**** Records

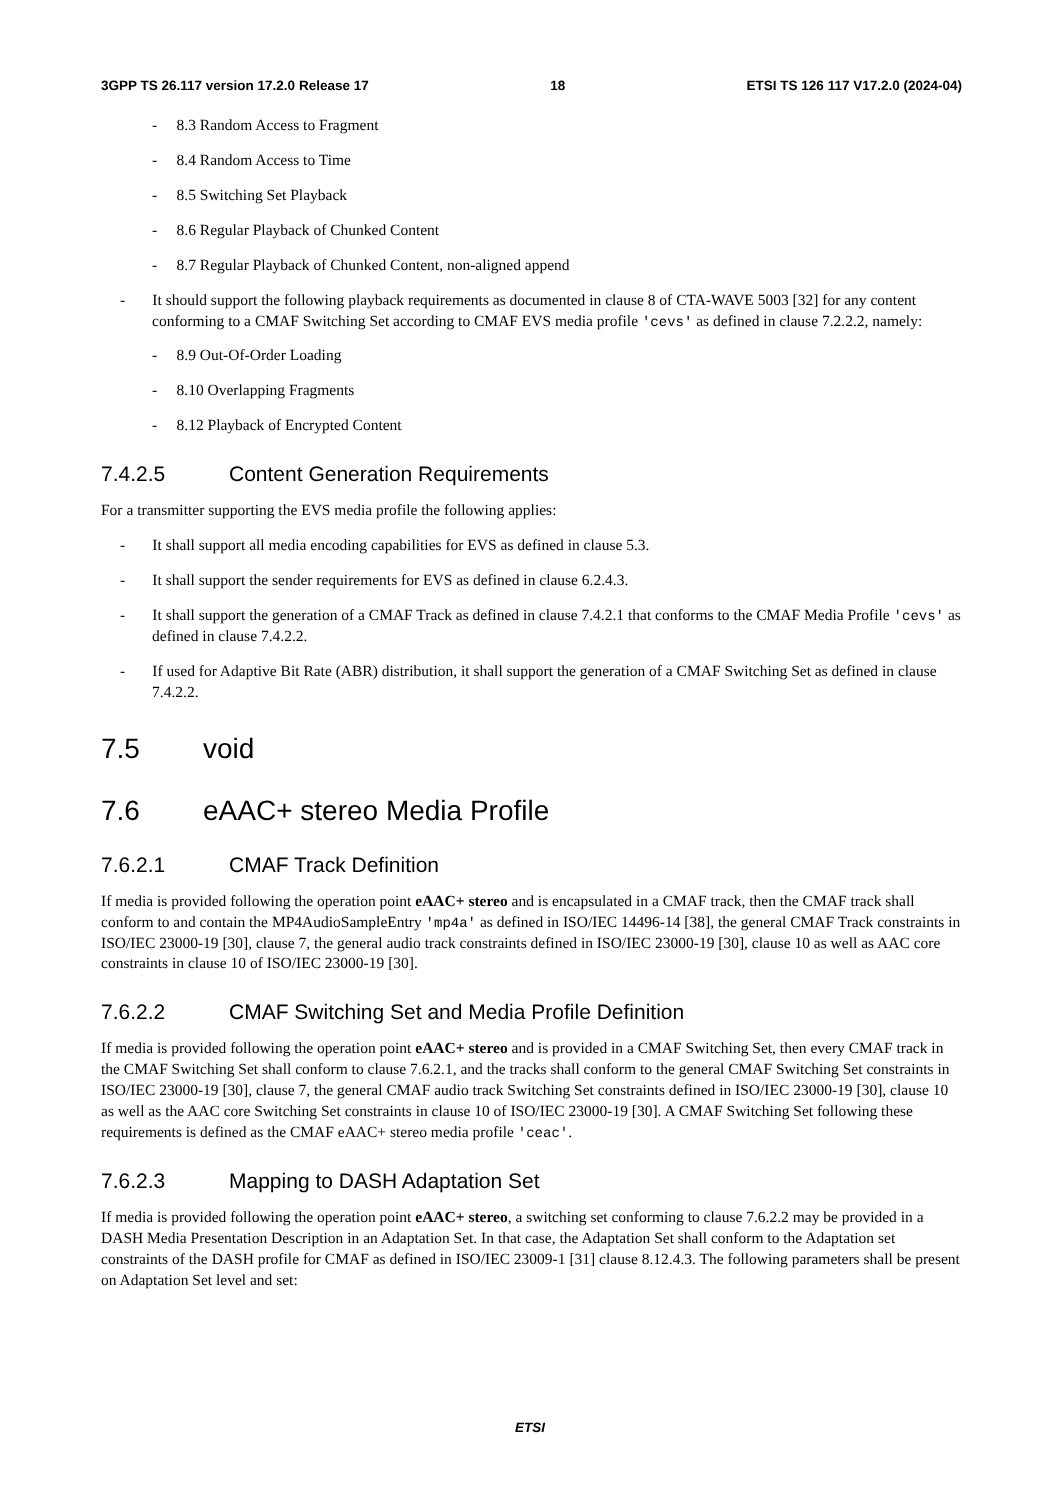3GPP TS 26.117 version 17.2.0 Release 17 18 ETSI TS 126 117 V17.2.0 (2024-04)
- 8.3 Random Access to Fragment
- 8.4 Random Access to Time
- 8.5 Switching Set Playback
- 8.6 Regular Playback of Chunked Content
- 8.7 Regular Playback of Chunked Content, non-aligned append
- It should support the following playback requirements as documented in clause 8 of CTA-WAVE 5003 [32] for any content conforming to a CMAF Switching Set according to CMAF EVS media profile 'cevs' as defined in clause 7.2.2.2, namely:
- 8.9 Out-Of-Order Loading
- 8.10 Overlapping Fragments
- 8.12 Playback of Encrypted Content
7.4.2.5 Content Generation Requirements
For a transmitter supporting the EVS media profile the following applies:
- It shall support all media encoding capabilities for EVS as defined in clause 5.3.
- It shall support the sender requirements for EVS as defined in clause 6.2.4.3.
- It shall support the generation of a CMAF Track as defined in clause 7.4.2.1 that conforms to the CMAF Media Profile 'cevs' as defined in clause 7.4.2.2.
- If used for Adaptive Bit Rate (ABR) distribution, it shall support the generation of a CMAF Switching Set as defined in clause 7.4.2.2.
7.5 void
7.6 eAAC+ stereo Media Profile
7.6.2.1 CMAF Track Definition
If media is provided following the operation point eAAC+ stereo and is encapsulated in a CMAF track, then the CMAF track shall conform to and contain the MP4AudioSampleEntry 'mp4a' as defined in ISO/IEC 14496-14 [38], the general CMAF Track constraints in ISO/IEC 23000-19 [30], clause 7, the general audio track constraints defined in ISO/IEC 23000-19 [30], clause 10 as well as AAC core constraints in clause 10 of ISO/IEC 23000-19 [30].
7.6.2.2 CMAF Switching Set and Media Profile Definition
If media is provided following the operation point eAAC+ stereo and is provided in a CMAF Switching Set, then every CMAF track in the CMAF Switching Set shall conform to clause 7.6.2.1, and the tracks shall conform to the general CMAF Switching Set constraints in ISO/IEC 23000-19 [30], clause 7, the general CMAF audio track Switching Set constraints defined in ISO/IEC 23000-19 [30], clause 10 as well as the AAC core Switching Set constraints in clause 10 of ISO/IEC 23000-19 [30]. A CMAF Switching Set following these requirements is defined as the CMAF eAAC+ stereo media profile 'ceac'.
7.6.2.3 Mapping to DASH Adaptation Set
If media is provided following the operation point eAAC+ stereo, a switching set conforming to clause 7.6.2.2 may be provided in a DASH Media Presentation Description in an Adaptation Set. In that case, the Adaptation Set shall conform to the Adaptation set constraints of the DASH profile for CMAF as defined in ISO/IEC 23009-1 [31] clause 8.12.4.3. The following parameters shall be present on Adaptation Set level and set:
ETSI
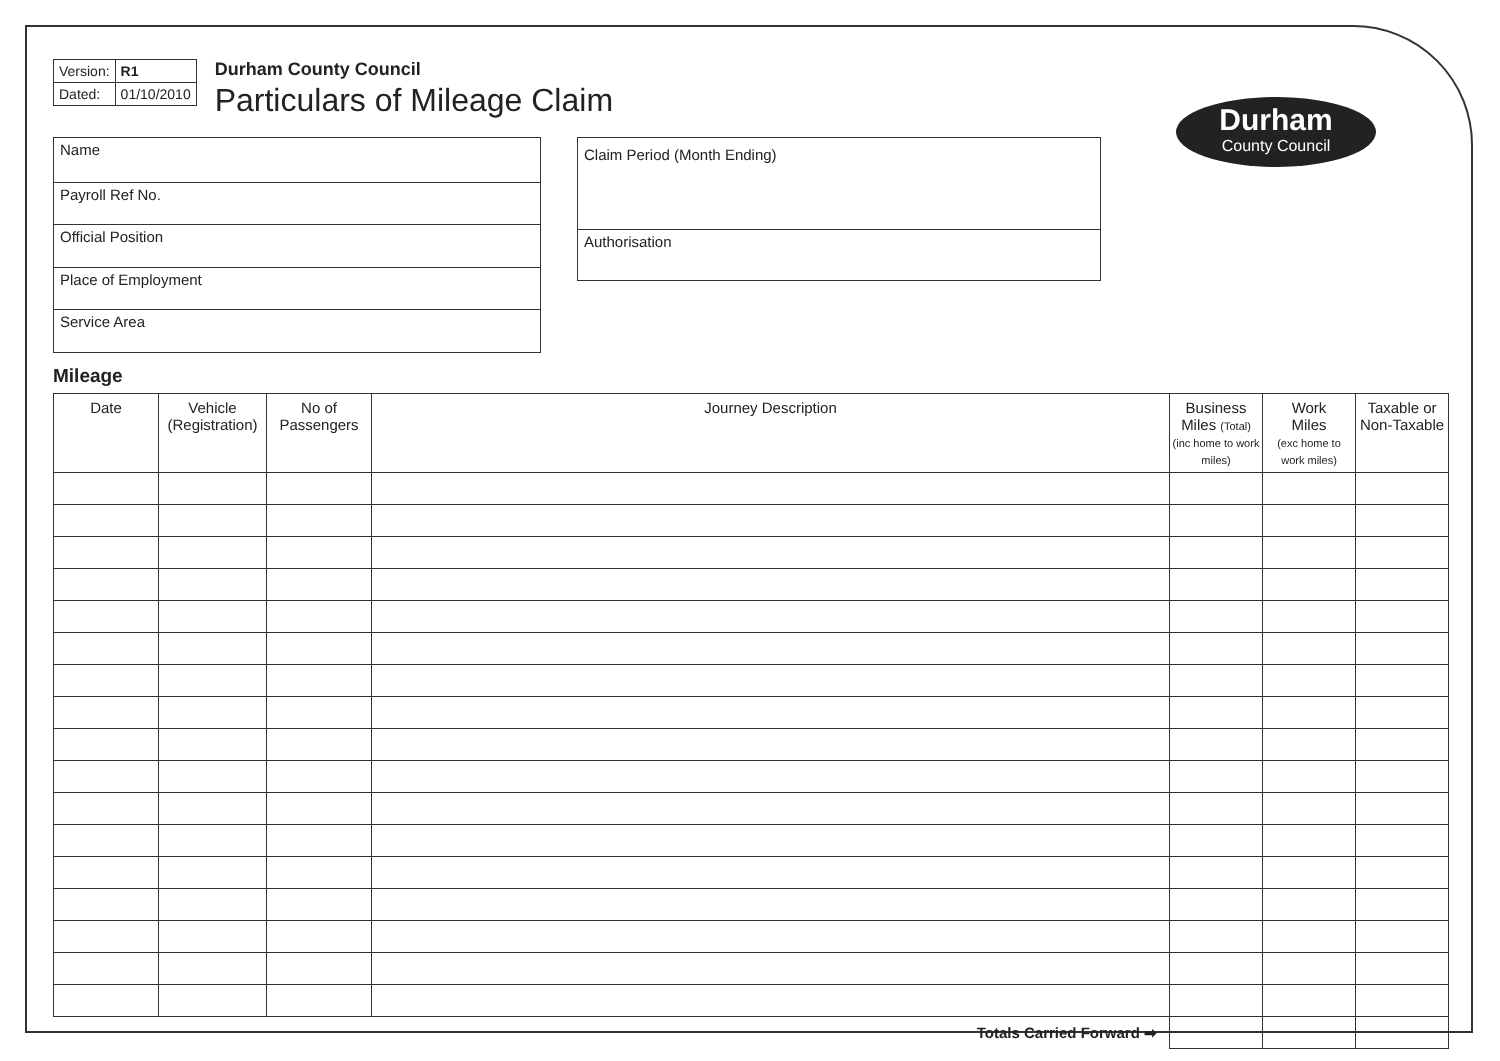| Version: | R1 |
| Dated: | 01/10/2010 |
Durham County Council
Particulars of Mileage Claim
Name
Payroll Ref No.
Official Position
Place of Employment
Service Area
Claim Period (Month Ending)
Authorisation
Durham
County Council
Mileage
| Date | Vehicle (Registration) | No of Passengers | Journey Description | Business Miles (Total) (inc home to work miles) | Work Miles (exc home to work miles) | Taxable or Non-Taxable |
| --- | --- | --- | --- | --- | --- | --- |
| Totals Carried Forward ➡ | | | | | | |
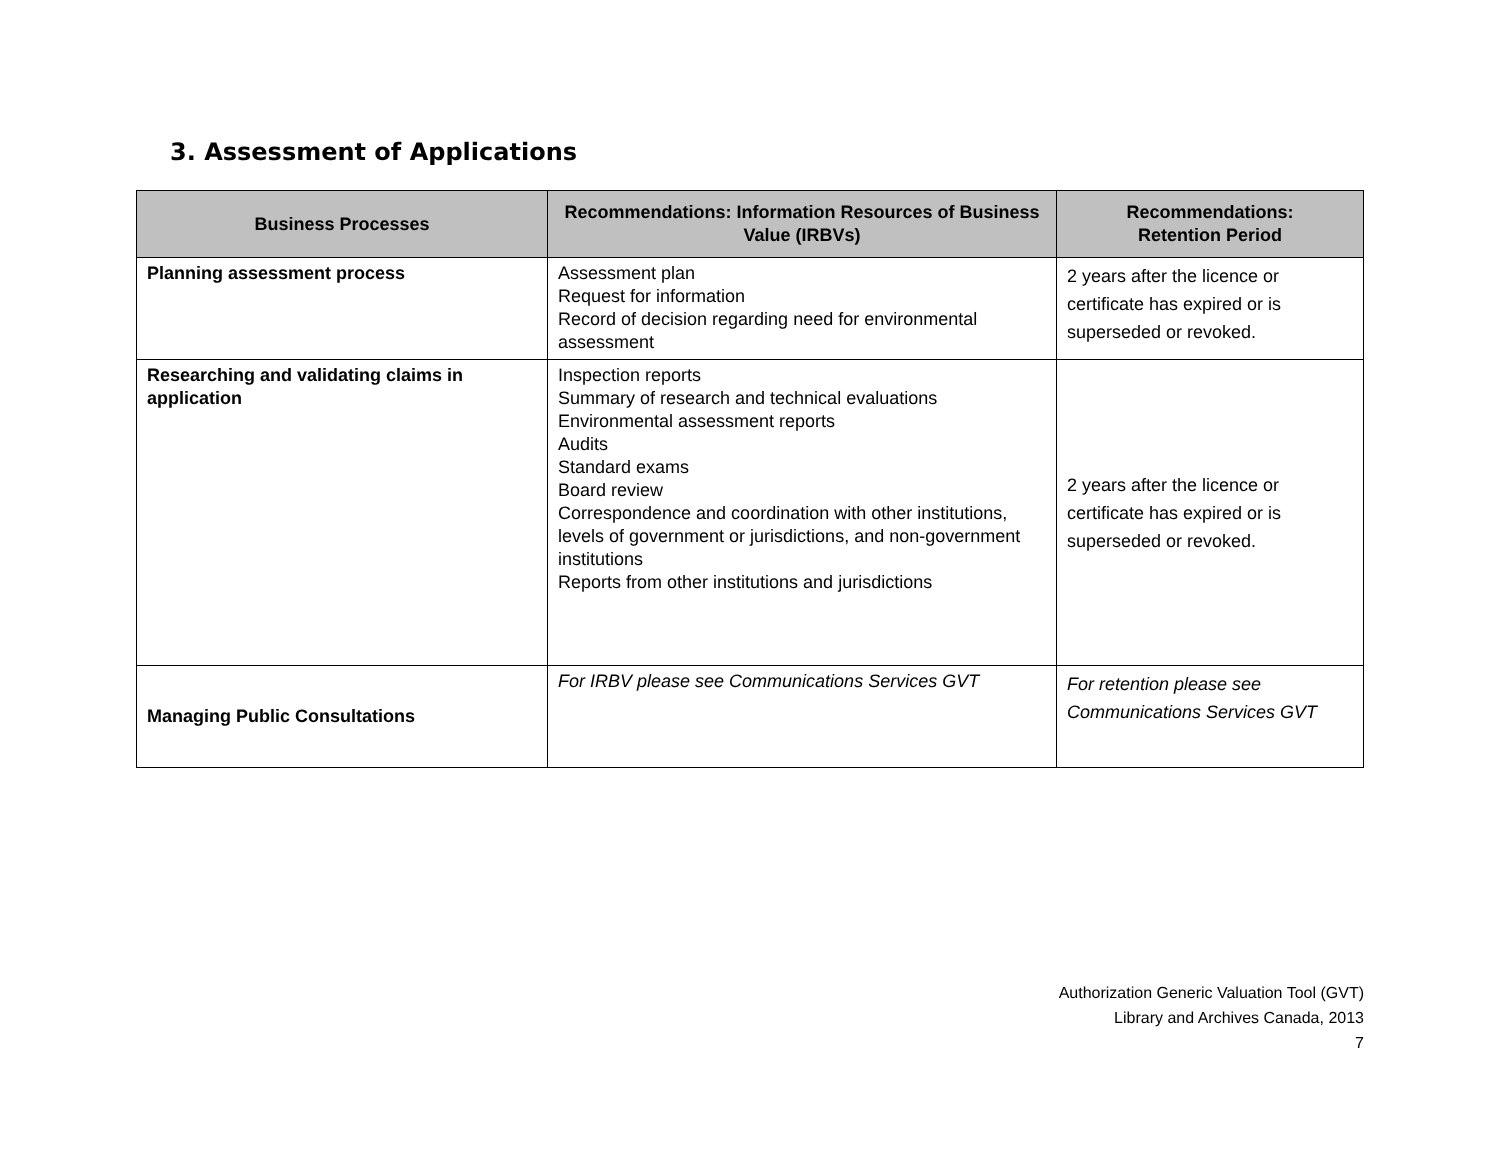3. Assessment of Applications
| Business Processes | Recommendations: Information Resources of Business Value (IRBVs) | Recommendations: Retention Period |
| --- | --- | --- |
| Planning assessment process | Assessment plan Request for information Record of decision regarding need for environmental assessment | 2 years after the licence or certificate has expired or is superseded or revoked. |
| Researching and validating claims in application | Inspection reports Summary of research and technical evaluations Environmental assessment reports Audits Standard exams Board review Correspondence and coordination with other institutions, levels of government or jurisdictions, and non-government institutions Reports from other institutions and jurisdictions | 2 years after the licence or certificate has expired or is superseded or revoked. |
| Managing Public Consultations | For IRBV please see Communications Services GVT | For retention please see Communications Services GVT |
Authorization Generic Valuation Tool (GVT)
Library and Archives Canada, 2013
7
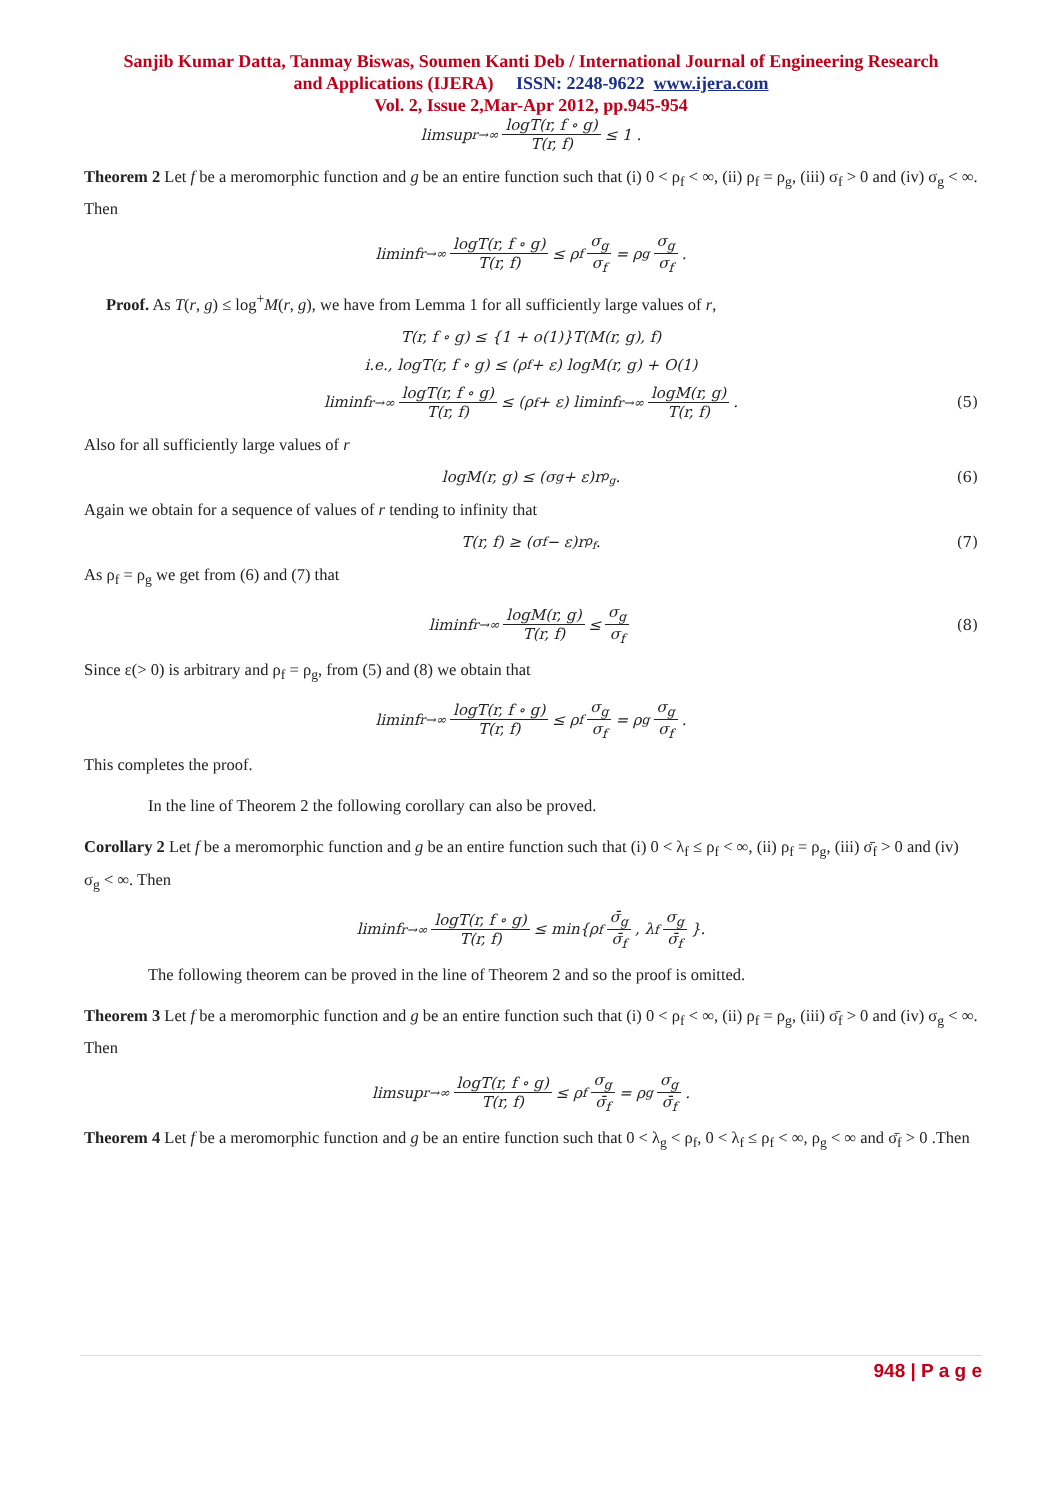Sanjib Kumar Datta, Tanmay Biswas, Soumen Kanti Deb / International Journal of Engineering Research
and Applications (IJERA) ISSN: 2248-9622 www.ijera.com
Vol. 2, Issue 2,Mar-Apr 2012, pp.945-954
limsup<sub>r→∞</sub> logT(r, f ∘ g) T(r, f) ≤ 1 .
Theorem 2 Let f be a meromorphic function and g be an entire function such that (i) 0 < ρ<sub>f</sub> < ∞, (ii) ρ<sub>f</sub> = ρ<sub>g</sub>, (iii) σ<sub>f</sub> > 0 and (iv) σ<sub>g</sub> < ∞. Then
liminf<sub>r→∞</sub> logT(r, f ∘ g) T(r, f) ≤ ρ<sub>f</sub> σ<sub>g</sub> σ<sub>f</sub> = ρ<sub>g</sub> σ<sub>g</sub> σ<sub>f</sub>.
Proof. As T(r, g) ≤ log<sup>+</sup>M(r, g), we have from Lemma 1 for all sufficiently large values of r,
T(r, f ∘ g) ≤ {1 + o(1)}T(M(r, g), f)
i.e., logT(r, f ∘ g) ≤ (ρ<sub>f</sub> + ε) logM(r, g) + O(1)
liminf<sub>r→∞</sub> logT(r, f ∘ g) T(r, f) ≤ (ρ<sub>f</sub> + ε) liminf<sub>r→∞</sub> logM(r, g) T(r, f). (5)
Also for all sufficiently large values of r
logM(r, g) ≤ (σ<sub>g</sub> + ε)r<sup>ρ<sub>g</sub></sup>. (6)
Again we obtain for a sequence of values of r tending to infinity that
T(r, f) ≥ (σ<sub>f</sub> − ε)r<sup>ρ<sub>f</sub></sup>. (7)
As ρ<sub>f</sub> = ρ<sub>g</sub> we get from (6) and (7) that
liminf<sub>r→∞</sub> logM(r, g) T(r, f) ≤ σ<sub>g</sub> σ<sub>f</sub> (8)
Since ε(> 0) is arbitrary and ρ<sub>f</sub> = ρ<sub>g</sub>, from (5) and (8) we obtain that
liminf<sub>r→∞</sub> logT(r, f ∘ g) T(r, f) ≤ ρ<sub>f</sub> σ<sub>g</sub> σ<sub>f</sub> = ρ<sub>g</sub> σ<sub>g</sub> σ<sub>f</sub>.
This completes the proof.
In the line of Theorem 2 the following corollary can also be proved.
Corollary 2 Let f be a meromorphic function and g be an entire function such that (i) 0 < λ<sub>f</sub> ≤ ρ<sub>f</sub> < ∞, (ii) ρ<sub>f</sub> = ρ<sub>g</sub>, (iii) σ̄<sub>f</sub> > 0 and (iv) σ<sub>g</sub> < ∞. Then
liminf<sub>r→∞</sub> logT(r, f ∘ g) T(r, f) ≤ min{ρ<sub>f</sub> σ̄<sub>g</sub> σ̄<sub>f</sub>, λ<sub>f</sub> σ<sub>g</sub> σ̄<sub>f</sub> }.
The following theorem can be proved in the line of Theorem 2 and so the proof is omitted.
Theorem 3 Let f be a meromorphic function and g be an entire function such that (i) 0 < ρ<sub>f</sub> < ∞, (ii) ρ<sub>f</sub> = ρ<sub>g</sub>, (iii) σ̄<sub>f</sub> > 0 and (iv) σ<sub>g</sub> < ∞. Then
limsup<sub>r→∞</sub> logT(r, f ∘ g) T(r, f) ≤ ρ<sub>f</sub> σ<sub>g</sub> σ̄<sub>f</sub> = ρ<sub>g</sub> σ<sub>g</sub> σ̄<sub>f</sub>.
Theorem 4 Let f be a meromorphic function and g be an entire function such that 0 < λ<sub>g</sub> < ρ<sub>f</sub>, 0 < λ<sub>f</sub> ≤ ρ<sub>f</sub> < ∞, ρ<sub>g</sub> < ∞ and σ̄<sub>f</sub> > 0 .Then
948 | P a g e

********

Retype only the lines above between the line with "liminf<sub>r→∞</sub> logT(r, f ∘ g) T(r, f) ≤ (ρ<sub>f</sub>" and the line with "Since ε(> 0)", counting those two lines as well, and keep every character as it is.

liminf<sub>r→∞</sub> logT(r, f ∘ g) T(r, f) ≤ (ρ<sub>f</sub> + ε) liminf<sub>r→∞</sub> logM(r, g) T(r, f). (5)
Also for all sufficiently large values of r
logM(r, g) ≤ (σ<sub>g</sub> + ε)r<sup>ρ<sub>g</sub></sup>. (6)
Again we obtain for a sequence of values of r tending to infinity that
T(r, f) ≥ (σ<sub>f</sub> − ε)r<sup>ρ<sub>f</sub></sup>. (7)
As ρ<sub>f</sub> = ρ<sub>g</sub> we get from (6) and (7) that
liminf<sub>r→∞</sub> logM(r, g) T(r, f) ≤ σ<sub>g</sub> σ<sub>f</sub> (8)
Since ε(> 0) is arbitrary and ρ<sub>f</sub> = ρ<sub>g</sub>, from (5) and (8) we obtain that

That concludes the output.